Task item
Format the entries as a Markdown table with the columns "Row" and "Text", numbering each line and skipping blank lines. Begin at the first line of the entries and stop after the line that contains "Программа по обучению инфодайвингу".

Saved entries:
= = = =

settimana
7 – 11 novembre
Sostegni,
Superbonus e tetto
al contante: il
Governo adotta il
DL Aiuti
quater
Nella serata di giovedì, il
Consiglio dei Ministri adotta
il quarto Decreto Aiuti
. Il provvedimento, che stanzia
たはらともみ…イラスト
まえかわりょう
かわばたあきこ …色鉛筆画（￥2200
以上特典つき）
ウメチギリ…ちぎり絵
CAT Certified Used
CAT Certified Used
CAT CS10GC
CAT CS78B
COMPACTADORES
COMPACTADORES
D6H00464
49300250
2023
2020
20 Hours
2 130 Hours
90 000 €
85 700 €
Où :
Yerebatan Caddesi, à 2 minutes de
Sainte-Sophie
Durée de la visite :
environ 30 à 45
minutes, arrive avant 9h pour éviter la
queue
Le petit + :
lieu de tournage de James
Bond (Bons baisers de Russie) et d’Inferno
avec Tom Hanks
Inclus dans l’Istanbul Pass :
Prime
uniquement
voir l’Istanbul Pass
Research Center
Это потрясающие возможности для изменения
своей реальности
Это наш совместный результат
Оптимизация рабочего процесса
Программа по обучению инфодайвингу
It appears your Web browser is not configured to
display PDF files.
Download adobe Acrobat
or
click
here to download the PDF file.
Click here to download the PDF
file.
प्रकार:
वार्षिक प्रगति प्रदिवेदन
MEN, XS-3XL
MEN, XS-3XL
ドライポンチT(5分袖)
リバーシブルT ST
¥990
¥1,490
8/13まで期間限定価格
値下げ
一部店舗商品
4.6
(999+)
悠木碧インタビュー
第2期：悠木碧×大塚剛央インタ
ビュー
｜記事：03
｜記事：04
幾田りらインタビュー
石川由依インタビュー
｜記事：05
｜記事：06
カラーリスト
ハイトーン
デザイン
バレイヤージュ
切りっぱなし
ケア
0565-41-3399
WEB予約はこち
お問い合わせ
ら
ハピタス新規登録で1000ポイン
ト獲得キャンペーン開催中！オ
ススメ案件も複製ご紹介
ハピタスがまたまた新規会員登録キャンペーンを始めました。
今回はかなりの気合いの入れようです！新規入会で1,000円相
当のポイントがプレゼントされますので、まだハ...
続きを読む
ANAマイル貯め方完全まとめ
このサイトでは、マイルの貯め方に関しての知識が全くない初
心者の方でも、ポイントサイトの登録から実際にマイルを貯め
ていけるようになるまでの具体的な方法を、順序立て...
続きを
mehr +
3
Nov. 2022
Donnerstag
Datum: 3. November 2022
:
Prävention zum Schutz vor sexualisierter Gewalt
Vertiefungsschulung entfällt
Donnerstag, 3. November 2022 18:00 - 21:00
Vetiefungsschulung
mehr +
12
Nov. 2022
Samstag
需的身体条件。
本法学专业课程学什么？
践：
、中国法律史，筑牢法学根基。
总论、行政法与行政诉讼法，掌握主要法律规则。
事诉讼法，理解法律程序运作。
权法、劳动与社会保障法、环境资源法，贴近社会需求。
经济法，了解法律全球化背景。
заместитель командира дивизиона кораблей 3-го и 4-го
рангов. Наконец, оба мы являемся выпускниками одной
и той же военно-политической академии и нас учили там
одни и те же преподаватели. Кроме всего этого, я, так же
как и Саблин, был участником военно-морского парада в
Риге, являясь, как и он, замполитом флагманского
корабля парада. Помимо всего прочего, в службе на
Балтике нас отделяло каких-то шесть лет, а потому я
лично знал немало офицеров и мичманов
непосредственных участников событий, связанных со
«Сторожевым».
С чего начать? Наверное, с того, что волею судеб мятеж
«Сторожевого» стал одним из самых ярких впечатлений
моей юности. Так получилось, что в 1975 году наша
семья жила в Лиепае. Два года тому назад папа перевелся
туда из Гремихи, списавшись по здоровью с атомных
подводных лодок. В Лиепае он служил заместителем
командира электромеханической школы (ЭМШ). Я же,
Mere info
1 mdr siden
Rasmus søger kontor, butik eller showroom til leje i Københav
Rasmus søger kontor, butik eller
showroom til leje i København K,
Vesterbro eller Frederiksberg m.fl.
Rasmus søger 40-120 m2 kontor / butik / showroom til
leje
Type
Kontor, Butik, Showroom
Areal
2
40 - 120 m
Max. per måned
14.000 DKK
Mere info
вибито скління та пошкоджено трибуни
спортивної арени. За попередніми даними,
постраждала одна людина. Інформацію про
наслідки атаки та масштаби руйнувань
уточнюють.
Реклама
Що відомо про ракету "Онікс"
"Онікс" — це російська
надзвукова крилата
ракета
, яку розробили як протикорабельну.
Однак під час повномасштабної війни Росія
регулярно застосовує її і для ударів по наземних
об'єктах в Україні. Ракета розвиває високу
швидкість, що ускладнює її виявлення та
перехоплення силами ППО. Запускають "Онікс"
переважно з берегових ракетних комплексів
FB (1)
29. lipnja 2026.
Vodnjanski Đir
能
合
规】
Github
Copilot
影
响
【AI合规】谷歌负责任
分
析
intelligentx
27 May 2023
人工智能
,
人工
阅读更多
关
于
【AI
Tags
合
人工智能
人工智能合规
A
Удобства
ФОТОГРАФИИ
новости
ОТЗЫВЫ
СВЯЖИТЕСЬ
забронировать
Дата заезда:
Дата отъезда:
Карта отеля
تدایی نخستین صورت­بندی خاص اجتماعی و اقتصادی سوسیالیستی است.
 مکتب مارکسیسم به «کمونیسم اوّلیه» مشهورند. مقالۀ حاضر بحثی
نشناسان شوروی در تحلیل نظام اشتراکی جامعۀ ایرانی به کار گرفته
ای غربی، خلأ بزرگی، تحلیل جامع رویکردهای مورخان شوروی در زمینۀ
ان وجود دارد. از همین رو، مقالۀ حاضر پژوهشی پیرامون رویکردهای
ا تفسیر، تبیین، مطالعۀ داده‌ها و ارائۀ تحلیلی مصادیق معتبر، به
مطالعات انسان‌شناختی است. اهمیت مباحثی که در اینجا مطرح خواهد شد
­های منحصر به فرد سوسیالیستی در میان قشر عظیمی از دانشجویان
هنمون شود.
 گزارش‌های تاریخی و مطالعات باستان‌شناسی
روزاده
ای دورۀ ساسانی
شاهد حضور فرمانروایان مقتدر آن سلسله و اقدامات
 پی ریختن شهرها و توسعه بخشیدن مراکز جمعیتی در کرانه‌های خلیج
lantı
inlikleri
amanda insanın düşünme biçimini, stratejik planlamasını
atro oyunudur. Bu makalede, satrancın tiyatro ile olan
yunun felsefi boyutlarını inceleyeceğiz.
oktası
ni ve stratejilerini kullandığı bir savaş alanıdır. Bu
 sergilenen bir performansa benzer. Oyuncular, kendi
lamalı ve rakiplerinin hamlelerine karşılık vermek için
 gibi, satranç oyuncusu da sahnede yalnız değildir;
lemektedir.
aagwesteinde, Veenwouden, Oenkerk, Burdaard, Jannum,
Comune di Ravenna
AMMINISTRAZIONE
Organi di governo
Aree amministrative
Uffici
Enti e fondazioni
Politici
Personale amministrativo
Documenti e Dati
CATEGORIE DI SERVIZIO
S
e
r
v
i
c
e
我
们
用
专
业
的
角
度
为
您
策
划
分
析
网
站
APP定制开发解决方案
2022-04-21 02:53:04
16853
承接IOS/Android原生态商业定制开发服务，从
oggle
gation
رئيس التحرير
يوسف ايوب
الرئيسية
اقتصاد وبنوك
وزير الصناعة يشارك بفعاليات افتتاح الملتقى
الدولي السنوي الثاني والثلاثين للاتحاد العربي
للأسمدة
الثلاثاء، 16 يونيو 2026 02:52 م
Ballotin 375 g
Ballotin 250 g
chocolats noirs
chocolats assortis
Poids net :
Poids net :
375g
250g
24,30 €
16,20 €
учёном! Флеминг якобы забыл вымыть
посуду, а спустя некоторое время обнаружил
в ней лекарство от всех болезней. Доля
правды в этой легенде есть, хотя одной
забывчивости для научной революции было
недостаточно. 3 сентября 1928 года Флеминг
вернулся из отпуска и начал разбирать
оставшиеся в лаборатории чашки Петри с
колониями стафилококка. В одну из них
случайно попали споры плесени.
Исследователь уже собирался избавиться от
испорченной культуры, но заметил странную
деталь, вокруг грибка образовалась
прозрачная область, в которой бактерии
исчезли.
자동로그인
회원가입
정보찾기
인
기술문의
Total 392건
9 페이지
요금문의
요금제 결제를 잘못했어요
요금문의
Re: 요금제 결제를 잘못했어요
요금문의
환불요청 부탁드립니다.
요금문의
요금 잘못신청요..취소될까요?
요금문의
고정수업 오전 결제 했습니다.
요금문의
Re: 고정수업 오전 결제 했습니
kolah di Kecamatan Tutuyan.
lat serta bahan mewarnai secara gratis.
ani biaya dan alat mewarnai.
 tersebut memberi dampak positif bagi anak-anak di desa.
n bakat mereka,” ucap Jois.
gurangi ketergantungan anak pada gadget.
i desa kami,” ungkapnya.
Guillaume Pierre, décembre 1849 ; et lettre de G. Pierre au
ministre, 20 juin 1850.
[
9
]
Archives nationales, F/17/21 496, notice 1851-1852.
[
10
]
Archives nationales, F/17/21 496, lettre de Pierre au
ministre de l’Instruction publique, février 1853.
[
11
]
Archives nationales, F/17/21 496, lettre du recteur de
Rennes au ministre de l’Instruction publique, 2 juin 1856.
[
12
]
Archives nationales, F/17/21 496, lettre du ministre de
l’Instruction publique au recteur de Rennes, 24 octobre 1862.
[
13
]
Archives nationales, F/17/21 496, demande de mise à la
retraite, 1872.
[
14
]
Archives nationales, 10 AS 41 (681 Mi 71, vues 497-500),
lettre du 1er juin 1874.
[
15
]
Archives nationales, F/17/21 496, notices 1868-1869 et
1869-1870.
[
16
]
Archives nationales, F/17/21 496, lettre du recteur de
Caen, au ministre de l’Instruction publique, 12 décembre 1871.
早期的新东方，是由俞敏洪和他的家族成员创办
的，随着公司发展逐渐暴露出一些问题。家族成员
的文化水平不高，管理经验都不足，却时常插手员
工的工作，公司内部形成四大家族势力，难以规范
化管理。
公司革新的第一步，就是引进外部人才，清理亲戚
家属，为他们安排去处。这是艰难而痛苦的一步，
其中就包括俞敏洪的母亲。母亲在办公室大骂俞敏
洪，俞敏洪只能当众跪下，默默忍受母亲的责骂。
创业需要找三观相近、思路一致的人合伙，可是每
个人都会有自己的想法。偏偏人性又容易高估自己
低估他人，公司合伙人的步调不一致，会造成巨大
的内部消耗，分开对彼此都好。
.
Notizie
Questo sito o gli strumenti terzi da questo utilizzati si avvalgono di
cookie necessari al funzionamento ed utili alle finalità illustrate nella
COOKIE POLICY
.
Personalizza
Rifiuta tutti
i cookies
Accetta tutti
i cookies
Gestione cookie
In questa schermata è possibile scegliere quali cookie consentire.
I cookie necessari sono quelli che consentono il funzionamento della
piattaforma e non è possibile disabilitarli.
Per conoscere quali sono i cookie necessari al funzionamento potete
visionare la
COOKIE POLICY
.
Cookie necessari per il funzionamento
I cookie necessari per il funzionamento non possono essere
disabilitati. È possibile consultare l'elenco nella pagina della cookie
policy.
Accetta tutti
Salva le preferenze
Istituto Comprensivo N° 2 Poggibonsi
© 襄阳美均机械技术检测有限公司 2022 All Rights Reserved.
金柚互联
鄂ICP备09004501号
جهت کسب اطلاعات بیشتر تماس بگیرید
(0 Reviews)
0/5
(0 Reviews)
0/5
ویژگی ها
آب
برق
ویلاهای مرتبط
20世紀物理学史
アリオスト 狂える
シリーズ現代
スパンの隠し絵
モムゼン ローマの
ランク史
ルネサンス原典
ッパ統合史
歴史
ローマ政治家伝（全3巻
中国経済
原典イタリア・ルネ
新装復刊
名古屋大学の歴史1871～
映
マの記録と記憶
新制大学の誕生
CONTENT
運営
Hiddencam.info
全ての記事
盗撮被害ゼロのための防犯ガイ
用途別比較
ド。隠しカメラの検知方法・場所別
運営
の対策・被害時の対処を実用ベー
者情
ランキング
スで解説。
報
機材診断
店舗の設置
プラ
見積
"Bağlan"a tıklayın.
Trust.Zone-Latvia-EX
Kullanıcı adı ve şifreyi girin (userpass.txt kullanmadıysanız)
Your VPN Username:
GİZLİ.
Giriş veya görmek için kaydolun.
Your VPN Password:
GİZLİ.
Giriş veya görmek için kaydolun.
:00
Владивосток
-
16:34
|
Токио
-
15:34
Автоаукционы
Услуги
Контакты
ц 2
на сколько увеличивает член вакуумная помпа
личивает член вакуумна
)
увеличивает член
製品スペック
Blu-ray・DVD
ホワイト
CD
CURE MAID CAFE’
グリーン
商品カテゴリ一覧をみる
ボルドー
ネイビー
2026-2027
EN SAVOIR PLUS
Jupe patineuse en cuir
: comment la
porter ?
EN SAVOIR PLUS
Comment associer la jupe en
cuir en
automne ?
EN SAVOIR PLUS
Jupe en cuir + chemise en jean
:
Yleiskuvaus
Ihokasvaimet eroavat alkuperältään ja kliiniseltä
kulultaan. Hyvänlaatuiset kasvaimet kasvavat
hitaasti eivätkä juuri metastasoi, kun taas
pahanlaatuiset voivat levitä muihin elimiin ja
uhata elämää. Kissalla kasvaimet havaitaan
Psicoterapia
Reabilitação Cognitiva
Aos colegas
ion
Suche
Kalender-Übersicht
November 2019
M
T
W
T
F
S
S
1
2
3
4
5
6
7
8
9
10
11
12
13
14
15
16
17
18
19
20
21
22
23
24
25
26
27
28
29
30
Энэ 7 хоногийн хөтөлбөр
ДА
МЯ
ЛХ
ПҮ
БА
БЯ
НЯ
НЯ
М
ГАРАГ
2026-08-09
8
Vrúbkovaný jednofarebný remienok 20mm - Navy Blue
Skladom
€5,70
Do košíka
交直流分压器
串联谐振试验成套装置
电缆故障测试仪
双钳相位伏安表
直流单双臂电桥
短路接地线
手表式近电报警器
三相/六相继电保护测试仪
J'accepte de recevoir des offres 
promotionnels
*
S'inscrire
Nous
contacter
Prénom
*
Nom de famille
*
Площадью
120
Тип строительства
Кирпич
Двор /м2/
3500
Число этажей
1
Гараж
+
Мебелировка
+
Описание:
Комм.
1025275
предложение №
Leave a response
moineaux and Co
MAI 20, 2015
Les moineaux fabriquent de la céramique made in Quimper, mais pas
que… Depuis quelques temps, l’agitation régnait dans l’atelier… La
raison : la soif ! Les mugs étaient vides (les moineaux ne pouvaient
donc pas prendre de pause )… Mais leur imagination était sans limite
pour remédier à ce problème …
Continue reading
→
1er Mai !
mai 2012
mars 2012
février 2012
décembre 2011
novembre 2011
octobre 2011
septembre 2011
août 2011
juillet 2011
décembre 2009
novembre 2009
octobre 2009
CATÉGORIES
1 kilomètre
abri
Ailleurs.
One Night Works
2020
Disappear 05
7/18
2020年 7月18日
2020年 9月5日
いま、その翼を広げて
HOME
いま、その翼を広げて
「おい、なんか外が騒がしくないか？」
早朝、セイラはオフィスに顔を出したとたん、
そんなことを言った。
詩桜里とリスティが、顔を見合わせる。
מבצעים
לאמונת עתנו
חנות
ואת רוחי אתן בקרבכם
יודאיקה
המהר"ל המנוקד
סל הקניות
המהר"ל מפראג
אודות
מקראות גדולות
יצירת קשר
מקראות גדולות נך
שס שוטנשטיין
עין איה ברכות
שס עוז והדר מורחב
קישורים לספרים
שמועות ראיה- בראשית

= = = =

Solution for this exercise
| Row | Text |
|---|---|
| 1 | settimana |
| 2 | 7 – 11 novembre |
| 3 | Sostegni, |
| 4 | Superbonus e tetto |
| 5 | al contante: il |
| 6 | Governo adotta il |
| 7 | DL Aiuti |
| 8 | quater |
| 9 | Nella serata di giovedì, il |
| 10 | Consiglio dei Ministri adotta |
| 11 | il quarto Decreto Aiuti |
| 12 | . Il provvedimento, che stanzia |
| 13 | たはらともみ…イラスト |
| 14 | まえかわりょう |
| 15 | かわばたあきこ …色鉛筆画（￥2200 |
| 16 | 以上特典つき） |
| 17 | ウメチギリ…ちぎり絵 |
| 18 | CAT Certified Used |
| 19 | CAT Certified Used |
| 20 | CAT CS10GC |
| 21 | CAT CS78B |
| 22 | COMPACTADORES |
| 23 | COMPACTADORES |
| 24 | D6H00464 |
| 25 | 49300250 |
| 26 | 2023 |
| 27 | 2020 |
| 28 | 20 Hours |
| 29 | 2 130 Hours |
| 30 | 90 000 € |
| 31 | 85 700 € |
| 32 | Où : |
| 33 | Yerebatan Caddesi, à 2 minutes de |
| 34 | Sainte-Sophie |
| 35 | Durée de la visite : |
| 36 | environ 30 à 45 |
| 37 | minutes, arrive avant 9h pour éviter la |
| 38 | queue |
| 39 | Le petit + : |
| 40 | lieu de tournage de James |
| 41 | Bond (Bons baisers de Russie) et d’Inferno |
| 42 | avec Tom Hanks |
| 43 | Inclus dans l’Istanbul Pass : |
| 44 | Prime |
| 45 | uniquement |
| 46 | voir l’Istanbul Pass |
| 47 | Research Center |
| 48 | Это потрясающие возможности для изменения |
| 49 | своей реальности |
| 50 | Это наш совместный результат |
| 51 | Оптимизация рабочего процесса |
| 52 | Программа по обучению инфодайвингу |